Pourquoi il faut jouer à… Slay the Spire

Pourquoi il faut jouer à…, la rubrique qui décèle pour vous les meilleurs jeux présents et passés, et surtout ceux à côté duquel il ne fallait pas passer ! Aujourd’hui, focus sur Slay the Spire, un jeu de carte, type deckbuilding, se présentant sous la forme d’un roguelike.

Un jeu de cartes pas comme les autres

Vous pensiez tout connaître des jeux de cartes ? Think again ! Slay the Spire n’a en effet pas grand-chose à voir avec la concurrence... Pas de créatures à jouer ici, et encore moins d’adversaires à affronter en ligne : l’aventure se fait en solo et penche pour bonne part dans le registre du roleplay.

Essayer, échouer, recommencer : le crédo du roguelike

Surmonter l’adversité en apprenant constamment de ses erreurs est le lot de tout roguelike, et Slay the Spire ne fait pas exception à la règle. Le titre a toutefois ce petit quelque chose qui fait qu’aucune de vos morts ne vous paraîtra injuste. La RNJ, la « randomisation », est extrêmement bien pensée, ce qui devrait vous empêcher de rager lorsque vous mourrez !

On sera ainsi toujours averti des actions des adversaires avant qu’ils ne jouent, et votre deck comportera un nombre de cartes raisonnables, ce qui vous permettra d’anticiper votre prochaine main.

Fidèle à l’esprit roguelike, le jeu vous renverra au début de l’aventure à chacune de vos morts. Aucune amélioration ne pourra être débloquée pour faciliter vos runs ultérieurs. La mort servira ici uniquement d’apprentissage et l’on débutera chaque partie en étant placé face à un parchemin sur lequel figura divers chemins, alternant combats et interactions avec des PNJs pacifiques. De temps à autre, on pourra s’arrêter à un feu de camp pour récupérer quelques points de vie, ou bien acheter des bricoles au marchand du coin. L’aventure se divisera en trois niveaux distincts, qui composeront les actes de votre ascension.
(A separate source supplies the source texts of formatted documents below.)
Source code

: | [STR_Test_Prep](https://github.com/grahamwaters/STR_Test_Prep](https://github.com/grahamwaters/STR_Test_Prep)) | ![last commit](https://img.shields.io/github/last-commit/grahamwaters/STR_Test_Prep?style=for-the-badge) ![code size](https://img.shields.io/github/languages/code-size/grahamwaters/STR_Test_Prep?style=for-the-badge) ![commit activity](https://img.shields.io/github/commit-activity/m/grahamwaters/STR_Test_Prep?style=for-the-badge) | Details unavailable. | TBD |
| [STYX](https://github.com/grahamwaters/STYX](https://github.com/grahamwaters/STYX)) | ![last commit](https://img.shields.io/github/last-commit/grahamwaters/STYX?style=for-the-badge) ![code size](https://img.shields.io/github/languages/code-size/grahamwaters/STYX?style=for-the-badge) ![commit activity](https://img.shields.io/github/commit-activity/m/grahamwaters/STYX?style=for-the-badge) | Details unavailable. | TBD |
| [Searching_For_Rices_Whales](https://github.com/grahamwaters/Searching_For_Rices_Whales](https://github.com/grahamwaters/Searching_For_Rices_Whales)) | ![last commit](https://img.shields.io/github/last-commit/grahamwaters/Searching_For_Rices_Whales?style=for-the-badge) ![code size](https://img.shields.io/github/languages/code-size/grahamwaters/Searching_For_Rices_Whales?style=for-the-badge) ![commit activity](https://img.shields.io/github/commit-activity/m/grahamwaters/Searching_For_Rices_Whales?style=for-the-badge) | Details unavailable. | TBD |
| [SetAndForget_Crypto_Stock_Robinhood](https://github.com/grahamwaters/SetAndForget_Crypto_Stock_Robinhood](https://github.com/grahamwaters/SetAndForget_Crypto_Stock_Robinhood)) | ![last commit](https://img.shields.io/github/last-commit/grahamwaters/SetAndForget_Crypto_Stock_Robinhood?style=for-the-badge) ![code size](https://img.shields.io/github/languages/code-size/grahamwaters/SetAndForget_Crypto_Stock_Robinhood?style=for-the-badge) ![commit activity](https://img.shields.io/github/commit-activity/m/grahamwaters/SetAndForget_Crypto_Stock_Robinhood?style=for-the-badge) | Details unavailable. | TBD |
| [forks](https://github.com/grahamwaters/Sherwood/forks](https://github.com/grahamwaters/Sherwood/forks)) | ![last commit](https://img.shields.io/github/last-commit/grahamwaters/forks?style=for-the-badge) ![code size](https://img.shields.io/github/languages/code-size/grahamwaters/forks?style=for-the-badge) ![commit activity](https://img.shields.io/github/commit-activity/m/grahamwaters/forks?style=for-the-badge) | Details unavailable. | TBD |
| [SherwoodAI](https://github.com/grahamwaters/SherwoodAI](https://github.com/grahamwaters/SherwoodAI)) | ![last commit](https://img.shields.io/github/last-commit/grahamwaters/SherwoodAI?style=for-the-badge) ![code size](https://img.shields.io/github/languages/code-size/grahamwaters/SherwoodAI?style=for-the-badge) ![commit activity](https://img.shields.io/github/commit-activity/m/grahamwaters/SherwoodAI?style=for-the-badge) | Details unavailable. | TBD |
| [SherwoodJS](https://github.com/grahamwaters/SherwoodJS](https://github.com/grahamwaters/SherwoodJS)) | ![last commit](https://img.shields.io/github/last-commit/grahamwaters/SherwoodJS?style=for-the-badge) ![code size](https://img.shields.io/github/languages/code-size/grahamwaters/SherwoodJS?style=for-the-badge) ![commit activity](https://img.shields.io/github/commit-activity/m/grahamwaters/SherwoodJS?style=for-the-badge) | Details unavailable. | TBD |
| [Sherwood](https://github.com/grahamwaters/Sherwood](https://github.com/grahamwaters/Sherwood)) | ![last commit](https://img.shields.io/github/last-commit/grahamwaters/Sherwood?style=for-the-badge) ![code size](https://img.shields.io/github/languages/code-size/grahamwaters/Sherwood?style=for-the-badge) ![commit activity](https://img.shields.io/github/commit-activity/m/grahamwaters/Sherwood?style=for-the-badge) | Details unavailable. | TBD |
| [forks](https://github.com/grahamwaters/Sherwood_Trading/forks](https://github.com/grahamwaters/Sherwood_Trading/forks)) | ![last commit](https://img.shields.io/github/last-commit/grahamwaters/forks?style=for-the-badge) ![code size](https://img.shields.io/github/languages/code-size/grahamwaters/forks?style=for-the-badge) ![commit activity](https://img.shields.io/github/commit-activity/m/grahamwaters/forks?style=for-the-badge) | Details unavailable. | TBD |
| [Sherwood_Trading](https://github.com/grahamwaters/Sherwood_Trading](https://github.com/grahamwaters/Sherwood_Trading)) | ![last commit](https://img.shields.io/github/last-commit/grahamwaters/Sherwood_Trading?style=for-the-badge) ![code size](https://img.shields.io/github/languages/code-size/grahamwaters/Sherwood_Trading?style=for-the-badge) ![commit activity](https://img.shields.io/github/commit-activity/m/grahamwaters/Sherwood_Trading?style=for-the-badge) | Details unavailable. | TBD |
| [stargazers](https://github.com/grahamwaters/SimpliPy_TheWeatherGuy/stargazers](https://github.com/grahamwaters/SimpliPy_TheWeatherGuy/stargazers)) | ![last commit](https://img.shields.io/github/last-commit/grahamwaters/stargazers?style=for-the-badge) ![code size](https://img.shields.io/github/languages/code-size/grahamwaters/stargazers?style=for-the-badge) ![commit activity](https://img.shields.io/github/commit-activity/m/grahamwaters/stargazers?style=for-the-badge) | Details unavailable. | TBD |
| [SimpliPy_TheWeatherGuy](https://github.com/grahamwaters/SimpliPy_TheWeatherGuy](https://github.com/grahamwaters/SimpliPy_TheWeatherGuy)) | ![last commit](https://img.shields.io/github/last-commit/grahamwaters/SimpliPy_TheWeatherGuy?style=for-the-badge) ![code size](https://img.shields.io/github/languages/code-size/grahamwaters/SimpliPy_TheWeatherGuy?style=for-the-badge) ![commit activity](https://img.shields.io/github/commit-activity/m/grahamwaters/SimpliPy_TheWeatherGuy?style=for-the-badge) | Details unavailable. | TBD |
Choix et personnalisation : les maîtres mots de votre aventure

Dans Slay the Spire, tout n’est qu’affaire de choix. Du début de l’aventure et ce jusqu’au clap de fin, il vous faudra réfléchir à la manière dont vous aller appréhender votre cheminement. Du personnage que vous choisirez, aux cartes que vous ajouterez à votre main, en passant par les reliques sur lesquelles vous tomberez ; il vous faudra toujours garder à l’esprit l’objectif que vous vous serez fixé.

Cet objectif, il s’agit du build que vous comptez entreprendre. Et c’est ici que Slay the Spire révèle toute sa richesse. Au contraire d’un Hearstone ou d’un Magic, les cartes vous seront données, au rythme d’une à la fin de chaque combat, parmi trois au choix. Affrontements après affrontements, votre deck s’étoffera, et vos choix auront de plus en plus d'impact sur le gameplay. Les synergies existantes entre vos cartes se révéleront alors peu à peu à vous. Miserez-vous sur les cartes défensives, les buffs, les aoe, les dots, les bursts… ? Le choix vous appartient !

Trois personnages différents vous seront accessibles, ayant chacun leurs spécificités : l’Ironclad, une sorte de guerrier berserker ; le Silent, un assassin porté sur l’empoisonnement ; et le Defect, un automate usant d’orbes magiques stackant de l’énergie.

Chacun de ces archétypes pourra être jouer de plusieurs manières, l’Ironclad étant ainsi aussi à l’aise en attaque qu’en défense, de même que le Silent avec ses empoisonnements ou ses bursts. La rejouabilité est au rendez-vous, et se trouve même au cœur du gameplay. 

On vous laisse avec un speed-run plutôt impressionant...

Pour finir, si l’on ne devait résumer Slay the Spire quand un seul mot, se serait fluidité. Des animations, jusqu’au déroulé des combats, en passant par la progression, tout est limpide. La difficulté est graduelle, et la durée d’un run (1h30) est suffisamment courte pour qu’un échec ne décourage pas à recommencer.